Even in complex consumer-goods markets - where sales of one product might impact demand for the same company’s other products - SAP can help keep inventory on track in terms of carbon footprint - to manage those phase-in/phase-out processes. And thanks to better support of artificial intelligence (AI) these processes now happen in more real-time and low-touch.
“Managing inventory for interrelated products can be a massive problem,” admits Vallejo. “This is where demand planning built on AI and ML comes in. We can use this tech to look at patterns and interrelationships between not only the products themselves but between the products and other factors, such as the economy, the environment and the market. One simple example is how the price of steel and oil impacts the portfolio mix and prices in automotive prices.”
Awareness the biggest barrier to progress on sustainability
But of course, integrating sustainability into enterprise-wide systems and processes can be hugely challenging for companies. Often the biggest problem is one of awareness.
“There is a lack of awareness of how important sustainability is as a planning discipline,” reveals Vallejo. “We often see companies create offline after-the-fact sustainability reports - maybe on how they did on this front in the previous quarter.
“The biggest challenge is making them realise that their sustainability goals must inform their decisions around supply chain planning. In logistics, an example this would mean deciding how much volume you send by boat, air, truck, rail.”
“Sustainability is an awareness hurdle, but it's not actually that difficult to incorporate into your planning. We’ve just released a carbon-footprint dimension across SAP Integrated Business Planning. Really now it’s all about awareness and training.”
Of course, planning isn’t solely about sustainability; avoiding disruption is also vital.

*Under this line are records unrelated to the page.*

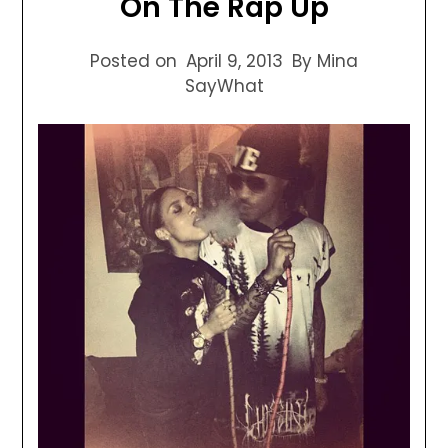
On The Rap Up
Posted on
April 9, 2013
By Mina
SayWhat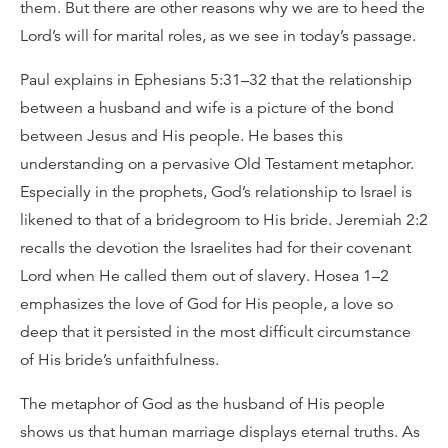
them. But there are other reasons why we are to heed the
Lord’s will for marital roles, as we see in today’s passage.
Paul explains in Ephesians 5:31–32 that the relationship
between a husband and wife is a picture of the bond
between Jesus and His people. He bases this
understanding on a pervasive Old Testament metaphor.
Especially in the prophets, God’s relationship to Israel is
likened to that of a bridegroom to His bride. Jeremiah 2:2
recalls the devotion the Israelites had for their covenant
Lord when He called them out of slavery. Hosea 1–2
emphasizes the love of God for His people, a love so
deep that it persisted in the most difficult circumstance
of His bride’s unfaithfulness.
The metaphor of God as the husband of His people
shows us that human marriage displays eternal truths. As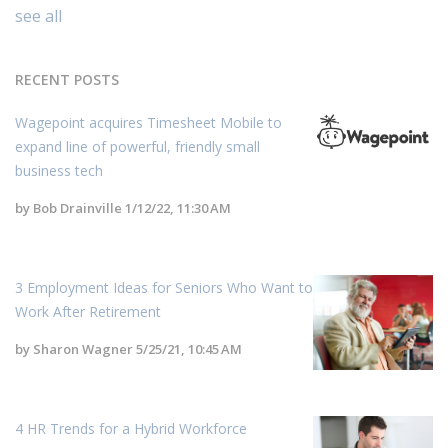
see all
RECENT POSTS
Wagepoint acquires Timesheet Mobile to
expand line of powerful, friendly small
business tech
by
Bob Drainville
1/12/22, 11:30 AM
3 Employment Ideas for Seniors Who Want to
Work After Retirement
by
Sharon Wagner
5/25/21, 10:45 AM
4 HR Trends for a Hybrid Workforce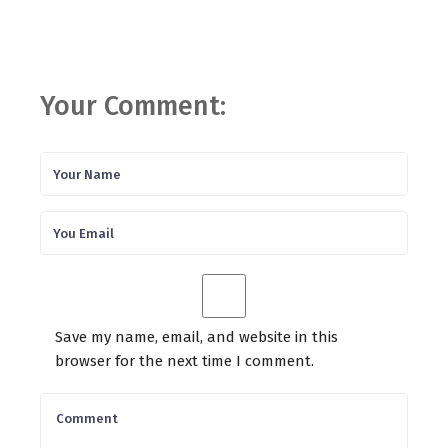
Your Comment:
Save my name, email, and website in this
browser for the next time I comment.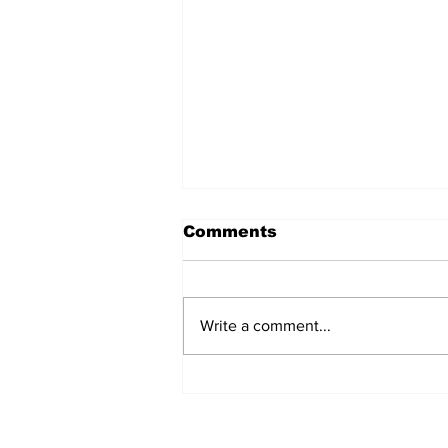
Comments
Write a comment...
REVIEW: "Sister Act"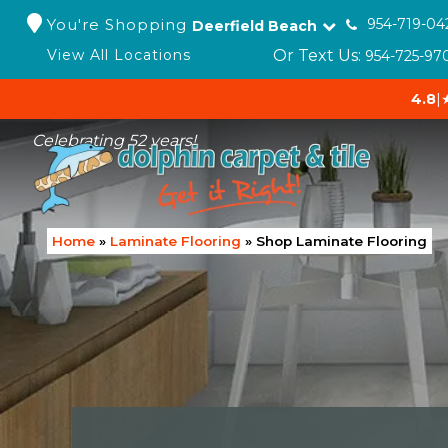
You're Shopping
954-719-04
Deerfield Beach
Or Text Us:
View All Locations
954-725-97
4.8
|
Celebrating 52 years!
Home
»
Laminate Flooring
»
Shop Laminate Flooring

“To overcome disruption you need to be able to anticipate what could happen, what the impact would be and how you can be prepared to mitigate better,” says Vallejo. So for example, if you have a single-source supplier that's performing well today, what if that supplier has a problem in the future? It’s the same if you use a single transportation route that's critical for you.”
To this end, he says what-if scenarios are key, because it means that before any disruption happens, there will be a response plan in place. “This is where planning can help tremendously, in terms of being prepared and, therefore, resilient,” says Vallejo.
He adds that another important resilience-boosting aspect of planning is how it helps with supply chain response management, which is about responding better when disruption actually hits.
“Remember, disruption isn’t always upstream, with suppliers,” Vallejo stresses. “It can also be downstream, with changes in demand or problems with transportation. Using real-time planning, you can see what the impact of such disruption will be, and figure out alternatives. You might reroute volumes, for example, or rebalance inventory. All of these decisions need to happen instantly, and this is where a digital planning environment can help to synchronise decisions across finance, manufacturing, logistics and the business network in near real time.
These are today’s problems, but in a forward-looking business such as SAP, experts like Vallejo always have one eye on the future. He sees big changes afoot in what it will mean for supply chains to be sustainable
“I think we will see dramatic changes in the way products are designed,” he says. “Today, when you order things online sometimes the product is way smaller than the packaging it comes in. We’ll see reusable packaging that you can return for the next product to be shipped to you, for example.”
And he believes some products themselves will change drastically.
“Take detergent, such as shampoo. Up to 99% of shampoo is water, which is heavy and bulky to transport. Yet when you’re in the shower, you're standing in water anyway. I believe shampoo will come in capsule form eventually. Previous generations might not have been open to such a change, but I think today’s younger generations will be.”